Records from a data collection
______________________________
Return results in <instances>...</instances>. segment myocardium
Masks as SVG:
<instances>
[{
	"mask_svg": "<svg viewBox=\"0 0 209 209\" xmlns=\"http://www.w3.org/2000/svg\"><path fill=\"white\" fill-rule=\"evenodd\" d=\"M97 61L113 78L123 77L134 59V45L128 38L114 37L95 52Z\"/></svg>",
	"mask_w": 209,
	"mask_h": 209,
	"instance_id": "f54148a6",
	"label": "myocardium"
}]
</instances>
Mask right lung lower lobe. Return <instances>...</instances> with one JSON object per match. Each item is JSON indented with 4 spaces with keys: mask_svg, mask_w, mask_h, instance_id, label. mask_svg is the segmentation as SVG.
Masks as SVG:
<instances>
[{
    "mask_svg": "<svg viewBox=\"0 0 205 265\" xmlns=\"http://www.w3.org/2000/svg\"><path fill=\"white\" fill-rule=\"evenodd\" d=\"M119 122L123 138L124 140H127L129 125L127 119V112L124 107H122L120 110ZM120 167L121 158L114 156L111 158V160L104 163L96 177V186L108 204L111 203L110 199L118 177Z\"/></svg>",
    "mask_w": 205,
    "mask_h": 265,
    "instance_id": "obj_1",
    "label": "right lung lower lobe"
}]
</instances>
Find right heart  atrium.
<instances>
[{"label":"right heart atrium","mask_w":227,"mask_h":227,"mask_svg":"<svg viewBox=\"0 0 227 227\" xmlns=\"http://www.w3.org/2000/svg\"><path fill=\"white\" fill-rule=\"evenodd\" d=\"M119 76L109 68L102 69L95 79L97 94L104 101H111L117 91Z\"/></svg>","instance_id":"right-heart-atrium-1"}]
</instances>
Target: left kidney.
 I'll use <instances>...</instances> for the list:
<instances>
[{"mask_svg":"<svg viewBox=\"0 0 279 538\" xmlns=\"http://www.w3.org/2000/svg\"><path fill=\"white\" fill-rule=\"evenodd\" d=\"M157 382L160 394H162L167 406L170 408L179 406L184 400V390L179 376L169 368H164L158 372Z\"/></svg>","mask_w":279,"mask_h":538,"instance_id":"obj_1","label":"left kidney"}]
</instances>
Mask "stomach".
______________________________
> TO DO
Count the lines in the data that contain the string "label", treating uppercase and lowercase as different. Reply with the number only.

> RESULT BELOW
5